Vor diesem Hintergrund geht sie auch davon aus, dass der Schaden durch stille Zuschauer nicht deshalb entsteht, weil sie sofort als Täterunterstützer wahrgenommen werden, sondern weil die Unsicherheit darüber zunimmt, wie wir als Gesellschaft mit Minderheiten und benachteiligten Gruppen umgehen sollen. Hier sehen die Forschenden Chancen zur Veränderung: Je mehr Menschen gegen Hassreden vorgehen, desto eher brechen sie die Norm des Schweigens.
Hasskommentare: Melden und Löschen
Was verbale Attacken in sozialen Medien betrifft, sind das Löschen von Kommentaren, die Anzeige und die strafrechtliche Verfolgung das Mittel der Wahl. So sehen es etwa dreiviertel der Teilnehmer an einer forsa-Umfrage. Hilfesuchende können sich unter anderem an die Landesmedienanstalten wenden oder an das Kompetenznetwerk Hass im Netz.
Links/Studien
- Zapata et.al.: Bystanders’ collective responses set the norm against hate speech, Humanities and Social Sciences Communications
Dieses Thema im Programm: MDR AKTUELL | Nachrichten | 21. März 0024 | 13:06 Uhr
Chrisoels vor 3 Wochen
Ich bin bestimmt gegen Hass und Beleidigungen etc. Nur, ändert sich die Auslegung der Regeln womöglich deutlich nach einiger Zeit, wenn dann bereits ein "Stiefel" in der Tür ist. Allerdings kann man auch argumentieren, dass sich eine etwa autokratische Regierung eh nicht interessiert für alte Regelungen und die eine Verschärfung hinkriegen auch ohne "Stiefel".

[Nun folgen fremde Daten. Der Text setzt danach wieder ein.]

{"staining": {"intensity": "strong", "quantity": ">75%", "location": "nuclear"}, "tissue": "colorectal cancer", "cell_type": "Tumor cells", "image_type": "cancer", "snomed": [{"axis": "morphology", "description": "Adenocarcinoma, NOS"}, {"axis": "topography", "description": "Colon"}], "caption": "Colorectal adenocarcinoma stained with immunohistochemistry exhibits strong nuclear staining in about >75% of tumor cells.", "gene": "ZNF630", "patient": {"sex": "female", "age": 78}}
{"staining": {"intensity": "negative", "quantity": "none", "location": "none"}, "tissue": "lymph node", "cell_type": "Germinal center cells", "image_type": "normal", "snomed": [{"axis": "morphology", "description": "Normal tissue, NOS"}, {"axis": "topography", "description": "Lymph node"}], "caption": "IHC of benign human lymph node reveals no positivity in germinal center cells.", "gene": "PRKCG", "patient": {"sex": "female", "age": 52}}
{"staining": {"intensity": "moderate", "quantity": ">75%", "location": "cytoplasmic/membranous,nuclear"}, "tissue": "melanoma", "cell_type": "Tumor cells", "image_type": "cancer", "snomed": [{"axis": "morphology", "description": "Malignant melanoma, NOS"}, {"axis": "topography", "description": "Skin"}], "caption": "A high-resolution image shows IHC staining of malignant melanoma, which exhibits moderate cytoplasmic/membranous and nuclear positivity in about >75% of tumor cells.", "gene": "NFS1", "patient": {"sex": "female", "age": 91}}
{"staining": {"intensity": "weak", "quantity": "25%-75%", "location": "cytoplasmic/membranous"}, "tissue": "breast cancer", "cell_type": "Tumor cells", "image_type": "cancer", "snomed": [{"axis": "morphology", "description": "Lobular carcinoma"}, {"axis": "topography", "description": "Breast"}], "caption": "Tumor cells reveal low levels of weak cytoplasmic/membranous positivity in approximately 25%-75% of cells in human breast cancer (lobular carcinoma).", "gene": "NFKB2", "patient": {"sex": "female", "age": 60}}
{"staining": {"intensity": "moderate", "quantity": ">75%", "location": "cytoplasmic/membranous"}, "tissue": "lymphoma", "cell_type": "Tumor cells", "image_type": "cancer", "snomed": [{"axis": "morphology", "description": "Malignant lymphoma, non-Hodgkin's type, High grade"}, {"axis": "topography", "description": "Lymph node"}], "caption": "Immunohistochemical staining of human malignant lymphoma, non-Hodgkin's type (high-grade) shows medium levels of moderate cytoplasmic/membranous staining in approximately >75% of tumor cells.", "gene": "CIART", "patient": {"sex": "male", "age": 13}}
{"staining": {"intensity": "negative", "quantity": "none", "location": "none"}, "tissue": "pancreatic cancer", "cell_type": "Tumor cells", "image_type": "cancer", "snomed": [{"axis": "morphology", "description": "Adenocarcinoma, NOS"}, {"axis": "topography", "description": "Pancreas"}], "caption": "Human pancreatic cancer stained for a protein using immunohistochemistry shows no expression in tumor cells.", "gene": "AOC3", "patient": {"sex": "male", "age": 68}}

Also: von mir aus, nur bitte nach gleichen Regeln. Wenn Linke zum Beispiel Gewalt phantasieren dürfen und Konservative dafür strengst selbst normale Sachen zu ihrem Nachteil ausgelegt bekommen oder wie im Palästinenser-Israeli-Konflikt auf gewissen Social Media Seiten grausame Aussagen, purer Hass, von einer Seite geduldet werden, Vertreter der anderen Seite aber für Memes oder für Witze, manches Mal sogar falsch verstanden, gesperrt werden, dann fühlt sich dies ungerecht an, wie Unterdrückung und so etwas heizt Hass eher an.
MDR-Team vor 31 Wochen
Wie bereits geschrieben, liebe @Britta.Weber,
die Meinungsfreiheit ist in Deutschland eines der höchsten Güter. Die Grenzen dieser im Grundgesetz festgelegten Freiheit sind immer wieder Gegenstand von gerichtlichen Auseinandersetzungen. Beleidigungen sind durch die Meinungsfreiheit nicht geschützt. Was Sie herauslesen oder Interpretieren, ist dabei nicht relevant und Gegenstand einer Gesamtwürdigung.
Herzliche Grüße
Britta.Weber vor 31 Wochen
Verehrtes MDR-Team, Aussagen, die als Beleidigung oder Volksverhetzung strafbar sind, sind unbestritten nicht erlaubt. Der Beitrag deutet an, dass die Meinungsfreiheit auch andere Schranken hat. Da interessiert schon, welche das sein sollen? Im GG kann ich dazu nicht finden.